- **Assignment**:
Pick out each line in these entries that contains the string "response".

- **Records shown**:
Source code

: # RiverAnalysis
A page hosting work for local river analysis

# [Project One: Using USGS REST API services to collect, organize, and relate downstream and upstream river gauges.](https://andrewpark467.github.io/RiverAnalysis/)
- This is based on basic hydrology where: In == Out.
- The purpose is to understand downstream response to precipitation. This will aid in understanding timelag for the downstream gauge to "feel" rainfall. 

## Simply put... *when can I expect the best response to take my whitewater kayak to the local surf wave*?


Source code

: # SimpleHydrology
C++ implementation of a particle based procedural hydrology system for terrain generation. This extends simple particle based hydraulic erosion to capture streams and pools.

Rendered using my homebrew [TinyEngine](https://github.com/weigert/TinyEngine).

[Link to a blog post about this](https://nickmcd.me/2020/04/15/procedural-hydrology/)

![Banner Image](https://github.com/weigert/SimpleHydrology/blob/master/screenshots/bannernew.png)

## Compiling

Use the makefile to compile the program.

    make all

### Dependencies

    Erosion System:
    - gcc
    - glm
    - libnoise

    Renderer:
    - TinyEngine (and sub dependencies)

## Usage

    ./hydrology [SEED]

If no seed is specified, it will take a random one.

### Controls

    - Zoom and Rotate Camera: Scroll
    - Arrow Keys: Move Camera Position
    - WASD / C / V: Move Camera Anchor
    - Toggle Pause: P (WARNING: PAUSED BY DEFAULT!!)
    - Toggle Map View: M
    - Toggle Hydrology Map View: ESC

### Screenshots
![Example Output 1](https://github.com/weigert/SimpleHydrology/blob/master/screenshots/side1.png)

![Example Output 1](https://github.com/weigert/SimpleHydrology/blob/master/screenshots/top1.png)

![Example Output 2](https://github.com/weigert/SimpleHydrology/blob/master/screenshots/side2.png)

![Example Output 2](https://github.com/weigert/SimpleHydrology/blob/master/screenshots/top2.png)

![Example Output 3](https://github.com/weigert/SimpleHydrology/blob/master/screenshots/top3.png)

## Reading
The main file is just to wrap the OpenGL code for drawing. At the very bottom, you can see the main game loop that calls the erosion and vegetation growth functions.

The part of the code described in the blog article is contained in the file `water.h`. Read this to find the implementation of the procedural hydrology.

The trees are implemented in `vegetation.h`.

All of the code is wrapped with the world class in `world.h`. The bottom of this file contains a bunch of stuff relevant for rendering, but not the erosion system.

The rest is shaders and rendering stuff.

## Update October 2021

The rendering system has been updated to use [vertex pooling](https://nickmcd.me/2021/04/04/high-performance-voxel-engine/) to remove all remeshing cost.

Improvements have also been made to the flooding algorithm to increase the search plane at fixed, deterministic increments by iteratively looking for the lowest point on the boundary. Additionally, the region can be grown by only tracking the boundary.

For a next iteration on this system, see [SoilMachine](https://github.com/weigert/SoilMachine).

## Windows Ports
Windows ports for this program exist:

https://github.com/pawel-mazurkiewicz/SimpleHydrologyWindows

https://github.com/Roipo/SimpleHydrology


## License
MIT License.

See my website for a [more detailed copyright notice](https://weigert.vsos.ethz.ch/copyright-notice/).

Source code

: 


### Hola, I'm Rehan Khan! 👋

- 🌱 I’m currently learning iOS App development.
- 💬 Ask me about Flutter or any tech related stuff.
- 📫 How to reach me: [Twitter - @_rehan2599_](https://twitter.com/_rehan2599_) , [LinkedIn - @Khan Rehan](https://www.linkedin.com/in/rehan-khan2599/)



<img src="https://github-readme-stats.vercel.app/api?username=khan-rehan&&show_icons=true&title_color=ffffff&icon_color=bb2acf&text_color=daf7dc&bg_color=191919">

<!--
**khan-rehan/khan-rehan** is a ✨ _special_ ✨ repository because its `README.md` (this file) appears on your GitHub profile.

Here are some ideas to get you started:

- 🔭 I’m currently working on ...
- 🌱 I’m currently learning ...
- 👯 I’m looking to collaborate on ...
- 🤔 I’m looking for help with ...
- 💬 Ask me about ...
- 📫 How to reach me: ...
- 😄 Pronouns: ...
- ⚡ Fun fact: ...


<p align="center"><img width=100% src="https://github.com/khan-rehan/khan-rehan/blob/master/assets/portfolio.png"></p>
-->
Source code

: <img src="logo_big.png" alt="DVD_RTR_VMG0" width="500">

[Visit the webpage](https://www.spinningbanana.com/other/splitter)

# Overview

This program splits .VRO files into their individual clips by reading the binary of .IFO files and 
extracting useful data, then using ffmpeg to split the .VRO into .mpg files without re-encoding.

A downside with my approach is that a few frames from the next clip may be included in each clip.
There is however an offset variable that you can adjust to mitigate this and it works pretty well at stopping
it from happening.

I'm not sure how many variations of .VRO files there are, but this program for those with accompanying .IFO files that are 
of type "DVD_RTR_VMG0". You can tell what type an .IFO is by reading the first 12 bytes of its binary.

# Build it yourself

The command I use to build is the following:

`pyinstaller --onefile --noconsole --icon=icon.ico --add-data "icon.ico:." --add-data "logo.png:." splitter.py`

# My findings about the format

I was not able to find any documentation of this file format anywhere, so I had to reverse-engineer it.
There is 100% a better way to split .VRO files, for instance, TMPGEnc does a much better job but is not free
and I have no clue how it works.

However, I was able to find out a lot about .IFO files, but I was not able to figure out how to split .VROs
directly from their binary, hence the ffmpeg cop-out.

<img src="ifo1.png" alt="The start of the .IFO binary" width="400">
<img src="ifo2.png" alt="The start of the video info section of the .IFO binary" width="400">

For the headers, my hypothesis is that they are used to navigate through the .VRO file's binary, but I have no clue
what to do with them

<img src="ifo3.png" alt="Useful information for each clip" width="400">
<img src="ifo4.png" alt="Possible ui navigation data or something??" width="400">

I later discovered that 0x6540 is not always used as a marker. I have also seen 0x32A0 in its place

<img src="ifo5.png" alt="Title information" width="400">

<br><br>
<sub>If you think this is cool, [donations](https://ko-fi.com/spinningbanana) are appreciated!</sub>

- **Solution to this problem**:
- The purpose is to understand downstream response to precipitation. This will aid in understanding timelag for the downstream gauge to "feel" rainfall. 
## Simply put... *when can I expect the best response to take my whitewater kayak to the local surf wave*?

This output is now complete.